= Beginning of Section =

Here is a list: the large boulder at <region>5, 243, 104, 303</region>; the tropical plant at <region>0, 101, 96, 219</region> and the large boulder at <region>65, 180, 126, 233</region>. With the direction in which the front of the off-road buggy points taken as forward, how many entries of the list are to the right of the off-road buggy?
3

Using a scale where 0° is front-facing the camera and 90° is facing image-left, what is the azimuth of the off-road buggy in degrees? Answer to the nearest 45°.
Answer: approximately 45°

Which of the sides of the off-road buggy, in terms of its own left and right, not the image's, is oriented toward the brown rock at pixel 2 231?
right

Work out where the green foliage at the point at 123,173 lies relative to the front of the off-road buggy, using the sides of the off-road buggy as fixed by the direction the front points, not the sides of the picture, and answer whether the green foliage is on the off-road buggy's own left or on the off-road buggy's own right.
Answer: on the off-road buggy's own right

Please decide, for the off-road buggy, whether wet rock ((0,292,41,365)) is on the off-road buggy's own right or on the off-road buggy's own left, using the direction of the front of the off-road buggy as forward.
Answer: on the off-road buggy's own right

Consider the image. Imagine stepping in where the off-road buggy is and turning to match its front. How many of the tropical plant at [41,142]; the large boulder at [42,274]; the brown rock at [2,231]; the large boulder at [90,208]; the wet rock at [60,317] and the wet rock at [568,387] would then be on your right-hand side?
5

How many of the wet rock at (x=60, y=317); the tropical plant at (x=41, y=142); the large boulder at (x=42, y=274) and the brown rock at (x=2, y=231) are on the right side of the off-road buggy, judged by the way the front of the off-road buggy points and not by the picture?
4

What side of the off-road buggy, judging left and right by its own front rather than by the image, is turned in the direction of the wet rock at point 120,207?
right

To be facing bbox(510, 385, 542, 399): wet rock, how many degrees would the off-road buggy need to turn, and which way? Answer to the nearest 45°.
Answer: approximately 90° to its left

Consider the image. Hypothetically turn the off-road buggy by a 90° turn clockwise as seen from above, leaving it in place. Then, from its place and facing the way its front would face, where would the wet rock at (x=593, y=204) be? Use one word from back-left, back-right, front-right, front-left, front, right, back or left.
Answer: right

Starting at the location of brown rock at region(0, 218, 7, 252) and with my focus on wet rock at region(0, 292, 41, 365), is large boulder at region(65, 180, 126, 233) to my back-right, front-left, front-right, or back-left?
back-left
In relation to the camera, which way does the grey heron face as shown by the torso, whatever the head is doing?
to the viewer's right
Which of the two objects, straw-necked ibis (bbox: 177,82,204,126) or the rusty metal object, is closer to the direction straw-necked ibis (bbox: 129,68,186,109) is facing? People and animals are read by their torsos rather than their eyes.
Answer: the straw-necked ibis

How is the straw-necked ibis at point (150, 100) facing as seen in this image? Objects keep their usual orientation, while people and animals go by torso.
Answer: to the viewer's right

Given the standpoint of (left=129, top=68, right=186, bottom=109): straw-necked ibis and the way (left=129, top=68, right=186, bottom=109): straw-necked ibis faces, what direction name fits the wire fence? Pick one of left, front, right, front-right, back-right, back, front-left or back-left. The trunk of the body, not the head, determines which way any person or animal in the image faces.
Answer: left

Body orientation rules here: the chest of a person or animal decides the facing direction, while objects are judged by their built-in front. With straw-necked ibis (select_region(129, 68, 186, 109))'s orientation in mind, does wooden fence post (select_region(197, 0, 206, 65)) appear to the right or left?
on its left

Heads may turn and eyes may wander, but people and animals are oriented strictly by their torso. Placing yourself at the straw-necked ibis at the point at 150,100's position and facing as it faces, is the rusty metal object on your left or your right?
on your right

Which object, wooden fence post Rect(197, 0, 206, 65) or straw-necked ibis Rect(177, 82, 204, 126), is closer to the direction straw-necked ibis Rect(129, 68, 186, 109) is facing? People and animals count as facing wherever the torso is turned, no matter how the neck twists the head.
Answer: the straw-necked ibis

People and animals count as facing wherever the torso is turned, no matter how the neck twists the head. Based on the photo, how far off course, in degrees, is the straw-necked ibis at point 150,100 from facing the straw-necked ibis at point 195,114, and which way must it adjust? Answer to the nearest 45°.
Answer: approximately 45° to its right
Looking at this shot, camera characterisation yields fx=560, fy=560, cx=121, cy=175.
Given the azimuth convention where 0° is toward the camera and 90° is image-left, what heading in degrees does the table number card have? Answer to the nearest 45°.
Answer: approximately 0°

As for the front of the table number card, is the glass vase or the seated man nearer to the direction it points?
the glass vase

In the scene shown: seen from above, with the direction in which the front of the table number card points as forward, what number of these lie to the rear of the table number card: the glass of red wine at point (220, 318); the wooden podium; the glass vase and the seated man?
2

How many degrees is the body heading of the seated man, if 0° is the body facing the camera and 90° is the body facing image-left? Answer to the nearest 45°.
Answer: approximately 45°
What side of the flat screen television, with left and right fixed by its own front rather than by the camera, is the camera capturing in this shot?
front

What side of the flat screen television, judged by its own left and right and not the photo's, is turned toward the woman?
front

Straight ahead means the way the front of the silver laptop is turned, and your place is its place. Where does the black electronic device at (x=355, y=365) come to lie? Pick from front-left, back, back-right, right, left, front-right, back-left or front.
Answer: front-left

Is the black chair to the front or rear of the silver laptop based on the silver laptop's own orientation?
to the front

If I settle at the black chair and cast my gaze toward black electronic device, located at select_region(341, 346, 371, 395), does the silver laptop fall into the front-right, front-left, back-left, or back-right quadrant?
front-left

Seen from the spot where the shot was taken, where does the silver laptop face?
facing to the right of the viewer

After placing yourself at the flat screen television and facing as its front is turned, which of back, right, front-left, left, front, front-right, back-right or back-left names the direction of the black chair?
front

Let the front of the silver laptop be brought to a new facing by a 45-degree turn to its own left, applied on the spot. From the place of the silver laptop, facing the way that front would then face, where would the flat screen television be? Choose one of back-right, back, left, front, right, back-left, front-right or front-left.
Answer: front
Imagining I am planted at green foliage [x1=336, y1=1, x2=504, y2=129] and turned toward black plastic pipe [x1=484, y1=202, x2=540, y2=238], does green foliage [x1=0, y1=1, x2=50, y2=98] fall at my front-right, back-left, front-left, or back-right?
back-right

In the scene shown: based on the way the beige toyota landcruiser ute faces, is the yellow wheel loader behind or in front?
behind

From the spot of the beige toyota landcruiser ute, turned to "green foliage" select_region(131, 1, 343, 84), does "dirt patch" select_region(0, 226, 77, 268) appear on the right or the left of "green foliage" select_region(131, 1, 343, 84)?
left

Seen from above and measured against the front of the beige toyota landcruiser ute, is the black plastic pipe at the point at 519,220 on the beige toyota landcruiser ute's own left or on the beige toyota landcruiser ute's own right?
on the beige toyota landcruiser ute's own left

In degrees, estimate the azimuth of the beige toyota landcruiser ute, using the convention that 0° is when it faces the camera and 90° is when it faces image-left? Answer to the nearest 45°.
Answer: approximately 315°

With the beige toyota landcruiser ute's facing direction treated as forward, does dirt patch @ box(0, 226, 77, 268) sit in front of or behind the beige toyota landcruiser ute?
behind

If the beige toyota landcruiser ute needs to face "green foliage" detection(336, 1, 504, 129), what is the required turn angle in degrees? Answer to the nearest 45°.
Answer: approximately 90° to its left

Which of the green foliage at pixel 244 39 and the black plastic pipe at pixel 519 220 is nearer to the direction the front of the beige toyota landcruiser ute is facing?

= End of Section =

What you will do: Please rewrite the records starting at the line that contains "If the beige" and ending at the end of the records, renaming "green foliage" to "leafy vegetation" and leaving everything else unchanged.

Task result:
If the beige toyota landcruiser ute needs to face "leafy vegetation" detection(336, 1, 504, 129), what is the required turn angle in degrees? Answer to the nearest 45°.
Answer: approximately 90° to its left

Which of the leafy vegetation at pixel 244 39 and the black plastic pipe at pixel 519 220 is nearer to the direction the front of the beige toyota landcruiser ute is facing?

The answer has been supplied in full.